Lindsay Engle is the Medicare expert for MedicareFAQ. She has been working in the Medicare industry since 2017. She is featured in many publications as well as writes regularly for other expert columns regarding Medicare. You can also find her over on our Medicare Channel on YouTube as well as contributing to our Medicare Community on Facebook.

16 thoughts on “Medicare Coverage for Bariatric Weight Loss Surgeries

  1. Hi Nina,
    I have Medicare A & B and Champ Va as 2nd supplement. I have High Blood Pressure/High Cholesterol and sleep apnea. Do I still require a waiting period to get approved for weight loss surgery. My BMI is 36.

  2. my son is 25 and autistic. his weight is 350 lbs. He has some ruptured disc, also high blood pressure, sleep apnia. he also takes zolof for depression and meltdowns. At his age would he be elgiable? He gets social security disability for the autism. He is in college.
    thanks

  3. I had Gastric Sleeve surgery 6 years ago, , I’ve gained 30 pounds, and BMI is 40. Will Medicare pay for a second weight loss procedure?

    1. Hi Brook! This is something handled on a case-by-case basis. Yes, Medicare could cover a second surgery. Make sure your doctor knows what documentation Medicare needs to get the procedure approved again.

  4. Hi Lindsay:
    I’m going to get Medicare benefits after June 29 this year. I need some orientation about what Medicare covers the gastric bypass, I really appreciate your response.
    Thank you

    1. Hi Ivelisse! Do you have any specific questions that the article did not answer? You can always give us a call to speak directly to a licensed agent that can go over specifics on gastric bypass and Medicare coverage!

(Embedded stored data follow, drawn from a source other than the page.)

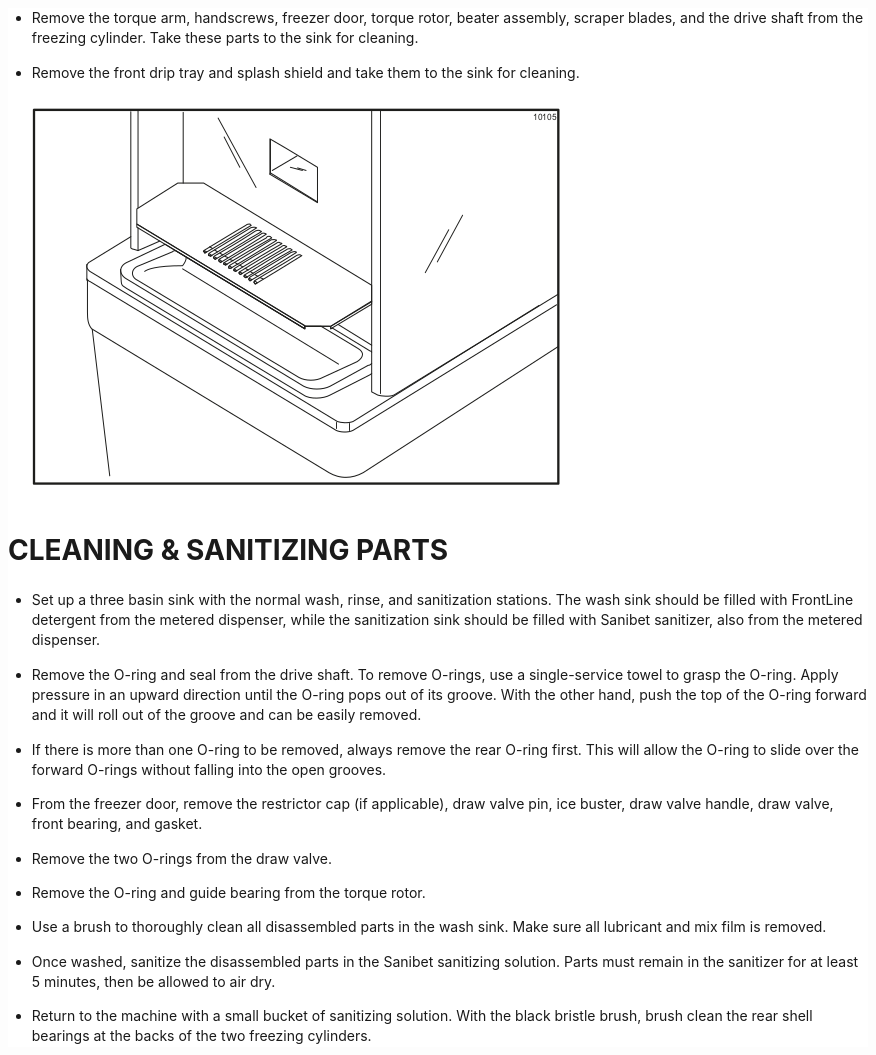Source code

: * Remove the torque arm, handscrews, freezer door, torque rotor, beater assembly, scraper blades, and the drive shaft from the freezing cylinder. Take these parts to the sink for cleaning.

* Remove the front drip tray and splash shield and take them to the sink for cleaning.

![Figure 6-52](files/Taylor342/Taylor342_Figure6-52.png)

# CLEANING & SANITIZING PARTS

* Set up a three basin sink with the normal wash, rinse, and sanitization stations. The wash sink should be filled with FrontLine detergent from the metered dispenser, while the sanitization sink should be filled with Sanibet sanitizer, also from the metered dispenser.

* Remove the O-ring and seal from the drive shaft. To remove O-rings, use a single-service towel to grasp the O-ring. Apply pressure in an upward direction until the O-ring pops out of its groove. With the other hand, push the top of the O-ring forward and it will roll out of the groove and can be easily removed.

* If there is more than one O-ring to be removed, always remove the rear O-ring first. This will allow the O-ring to slide over the forward O-rings without falling into the open grooves.

* From the freezer door, remove the restrictor cap (if applicable), draw valve pin, ice buster, draw valve handle, draw valve, front bearing, and gasket.

* Remove the two O-rings from the draw valve.

* Remove the O-ring and guide bearing from the torque rotor.

* Use a brush to thoroughly clean all disassembled parts in the wash sink. Make sure all lubricant and mix film is removed.

* Once washed, sanitize the disassembled parts in the Sanibet sanitizing solution. Parts must remain in the sanitizer for at least 5 minutes, then be allowed to air dry.

* Return to the machine with a small bucket of sanitizing solution. With the black bristle brush, brush clean the rear shell bearings at the backs of the two freezing cylinders.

  5. I am even more confused now than before- just earlier today I read an article on what Medicare covers and it said it only covers the lap band and the gastric bypass. It said it DOES NOT cover the sleeve. I am only 8 days away from my surgery date and am afraid to go ahead with it when I am unsure it will be covered by Medicare.

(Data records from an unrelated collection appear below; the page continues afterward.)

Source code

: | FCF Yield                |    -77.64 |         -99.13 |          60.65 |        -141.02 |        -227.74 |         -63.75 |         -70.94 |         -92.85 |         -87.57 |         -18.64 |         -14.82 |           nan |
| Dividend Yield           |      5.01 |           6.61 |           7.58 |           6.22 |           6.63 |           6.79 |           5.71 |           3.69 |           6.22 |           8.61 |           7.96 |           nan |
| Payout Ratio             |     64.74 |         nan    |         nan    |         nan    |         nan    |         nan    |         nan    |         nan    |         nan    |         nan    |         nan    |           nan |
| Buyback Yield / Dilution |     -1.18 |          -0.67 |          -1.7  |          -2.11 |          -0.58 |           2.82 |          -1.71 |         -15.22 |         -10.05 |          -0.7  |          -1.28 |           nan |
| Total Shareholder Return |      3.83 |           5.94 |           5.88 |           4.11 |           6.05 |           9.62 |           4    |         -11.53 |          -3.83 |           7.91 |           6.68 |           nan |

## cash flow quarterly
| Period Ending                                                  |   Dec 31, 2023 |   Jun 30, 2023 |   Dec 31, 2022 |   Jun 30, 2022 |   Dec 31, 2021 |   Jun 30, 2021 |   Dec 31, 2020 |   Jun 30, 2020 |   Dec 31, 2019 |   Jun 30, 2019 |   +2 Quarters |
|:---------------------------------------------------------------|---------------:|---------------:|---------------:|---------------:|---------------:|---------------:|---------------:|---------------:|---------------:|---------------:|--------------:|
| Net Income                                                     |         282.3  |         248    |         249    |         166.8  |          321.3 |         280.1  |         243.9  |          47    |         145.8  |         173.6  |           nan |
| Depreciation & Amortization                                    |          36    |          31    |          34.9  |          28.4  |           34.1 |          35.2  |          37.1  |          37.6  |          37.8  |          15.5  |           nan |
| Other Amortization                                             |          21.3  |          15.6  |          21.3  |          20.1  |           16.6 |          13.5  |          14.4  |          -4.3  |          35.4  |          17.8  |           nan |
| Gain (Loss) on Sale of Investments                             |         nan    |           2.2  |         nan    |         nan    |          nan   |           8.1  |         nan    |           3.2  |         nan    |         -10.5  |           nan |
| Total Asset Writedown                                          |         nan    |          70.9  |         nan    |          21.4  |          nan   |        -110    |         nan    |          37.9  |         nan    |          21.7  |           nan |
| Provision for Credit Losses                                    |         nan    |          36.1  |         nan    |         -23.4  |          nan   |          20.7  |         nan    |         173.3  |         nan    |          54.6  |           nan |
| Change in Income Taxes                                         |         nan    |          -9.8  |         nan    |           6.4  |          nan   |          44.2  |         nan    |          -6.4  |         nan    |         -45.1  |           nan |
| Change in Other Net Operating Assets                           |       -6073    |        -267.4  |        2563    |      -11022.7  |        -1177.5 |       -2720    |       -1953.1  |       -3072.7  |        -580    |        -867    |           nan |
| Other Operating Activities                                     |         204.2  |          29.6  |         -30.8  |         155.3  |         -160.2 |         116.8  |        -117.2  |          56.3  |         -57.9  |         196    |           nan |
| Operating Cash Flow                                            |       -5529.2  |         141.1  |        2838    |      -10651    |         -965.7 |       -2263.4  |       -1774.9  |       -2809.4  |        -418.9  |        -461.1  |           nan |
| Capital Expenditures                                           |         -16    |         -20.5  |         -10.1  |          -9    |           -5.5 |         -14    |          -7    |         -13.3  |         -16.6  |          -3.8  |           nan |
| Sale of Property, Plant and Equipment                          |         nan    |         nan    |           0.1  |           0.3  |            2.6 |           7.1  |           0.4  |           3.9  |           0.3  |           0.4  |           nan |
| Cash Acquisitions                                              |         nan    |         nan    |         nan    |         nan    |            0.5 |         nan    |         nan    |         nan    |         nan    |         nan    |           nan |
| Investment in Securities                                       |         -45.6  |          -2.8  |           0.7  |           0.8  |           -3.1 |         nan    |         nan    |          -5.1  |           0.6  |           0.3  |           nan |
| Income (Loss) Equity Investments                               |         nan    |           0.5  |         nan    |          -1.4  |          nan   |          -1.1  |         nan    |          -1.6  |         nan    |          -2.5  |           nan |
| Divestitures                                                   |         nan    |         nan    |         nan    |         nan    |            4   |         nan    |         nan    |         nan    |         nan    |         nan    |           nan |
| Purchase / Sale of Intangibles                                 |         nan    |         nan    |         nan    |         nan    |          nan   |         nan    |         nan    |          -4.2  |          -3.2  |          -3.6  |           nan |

  6. My mom qualifies for the gastric sleeve, but is expected to pay for the nutritionist visits. She currently sees a dietician for diabetes management and these visits are covered. Why wouldn’t the nutritionist visits be covered in order for her to have the gastric sleeve procedure?

    1. Hi Holly! This is a great question! I would think it all comes down to what’s considered “medically necessary.” If the doctor says the nutritionist visits are medically necessary for the gastric sleeve surgery, I would think Medicare should cover it. As you stated above, it’s the same scenario as diabetes management with the dietician. What I would suggest is calling Medicare directly and speak to them. They may be able to offer some guidance, it could be as simple as your doctor putting in the right CPT codes that will tell Medicare it’s medically necessary and they will cover it. I hope this helps!

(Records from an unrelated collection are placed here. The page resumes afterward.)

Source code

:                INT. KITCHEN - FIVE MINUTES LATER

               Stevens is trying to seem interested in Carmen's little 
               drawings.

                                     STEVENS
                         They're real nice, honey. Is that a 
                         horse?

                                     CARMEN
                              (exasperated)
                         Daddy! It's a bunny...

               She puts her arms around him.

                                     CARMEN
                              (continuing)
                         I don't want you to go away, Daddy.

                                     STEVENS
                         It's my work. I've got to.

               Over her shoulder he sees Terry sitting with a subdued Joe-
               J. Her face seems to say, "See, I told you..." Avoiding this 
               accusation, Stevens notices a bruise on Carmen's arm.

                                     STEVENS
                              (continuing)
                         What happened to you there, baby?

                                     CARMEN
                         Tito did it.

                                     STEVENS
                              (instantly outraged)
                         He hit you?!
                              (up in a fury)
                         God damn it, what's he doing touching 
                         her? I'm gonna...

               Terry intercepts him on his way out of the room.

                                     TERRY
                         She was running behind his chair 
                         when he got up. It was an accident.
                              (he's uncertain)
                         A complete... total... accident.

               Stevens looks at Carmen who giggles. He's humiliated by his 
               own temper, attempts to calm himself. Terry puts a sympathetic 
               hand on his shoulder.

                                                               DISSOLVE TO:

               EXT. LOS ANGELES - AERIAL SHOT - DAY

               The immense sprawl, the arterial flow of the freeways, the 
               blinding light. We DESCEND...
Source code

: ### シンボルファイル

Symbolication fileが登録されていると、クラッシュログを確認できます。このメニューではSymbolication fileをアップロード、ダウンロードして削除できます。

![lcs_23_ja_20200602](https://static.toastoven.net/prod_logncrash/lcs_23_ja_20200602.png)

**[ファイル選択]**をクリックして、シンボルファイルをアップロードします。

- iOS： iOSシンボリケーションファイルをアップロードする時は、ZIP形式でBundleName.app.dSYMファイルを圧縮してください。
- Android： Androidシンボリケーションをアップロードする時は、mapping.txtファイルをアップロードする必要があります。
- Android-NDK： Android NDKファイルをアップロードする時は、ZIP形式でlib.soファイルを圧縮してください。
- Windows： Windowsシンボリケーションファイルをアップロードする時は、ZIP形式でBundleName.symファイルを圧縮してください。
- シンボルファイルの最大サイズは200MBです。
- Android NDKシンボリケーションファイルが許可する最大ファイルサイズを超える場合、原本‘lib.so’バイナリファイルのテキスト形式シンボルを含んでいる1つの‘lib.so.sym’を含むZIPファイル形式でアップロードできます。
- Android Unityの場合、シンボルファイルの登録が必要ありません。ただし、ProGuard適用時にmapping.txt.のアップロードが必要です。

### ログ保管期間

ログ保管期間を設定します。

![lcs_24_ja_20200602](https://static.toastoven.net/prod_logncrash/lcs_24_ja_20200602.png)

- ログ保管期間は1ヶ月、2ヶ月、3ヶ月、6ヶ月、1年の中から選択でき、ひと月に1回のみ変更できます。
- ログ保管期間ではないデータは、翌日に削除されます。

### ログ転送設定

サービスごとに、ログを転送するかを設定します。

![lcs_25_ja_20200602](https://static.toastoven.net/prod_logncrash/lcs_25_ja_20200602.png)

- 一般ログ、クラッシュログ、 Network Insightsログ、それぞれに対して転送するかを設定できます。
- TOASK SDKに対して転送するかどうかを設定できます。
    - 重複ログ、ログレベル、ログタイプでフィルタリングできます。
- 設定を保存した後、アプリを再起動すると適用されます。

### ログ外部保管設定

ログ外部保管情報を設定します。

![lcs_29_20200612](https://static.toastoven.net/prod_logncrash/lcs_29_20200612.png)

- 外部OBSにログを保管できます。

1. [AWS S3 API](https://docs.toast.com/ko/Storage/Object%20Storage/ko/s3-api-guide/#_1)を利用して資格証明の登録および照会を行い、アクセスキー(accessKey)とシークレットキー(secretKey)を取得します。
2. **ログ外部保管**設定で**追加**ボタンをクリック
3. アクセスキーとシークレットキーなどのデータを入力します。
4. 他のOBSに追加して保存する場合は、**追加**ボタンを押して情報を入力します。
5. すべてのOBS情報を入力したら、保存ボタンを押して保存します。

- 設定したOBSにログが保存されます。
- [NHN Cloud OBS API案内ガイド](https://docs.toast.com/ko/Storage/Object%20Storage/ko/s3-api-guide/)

      1. I have traditional Medicare A,B, & D with Medicaid as my secondary. My BMI is 48. I’m diabetic with hypertension, obstructive sleep apnea (CPAP), hyperlipidemia, & more. I had a failed 6 month medically monitored diet from 8/19-2/20. Will I be required to do another 6 month diet monitoring with Medicare? How long is the approval process? Thanks! Nina

      2. Hi Nina! Most of the time, you only need to show proof you tried and failed once. It will depend on the documentation your doctor provides. Most approval processes are complete within 60 days. I hope this helps!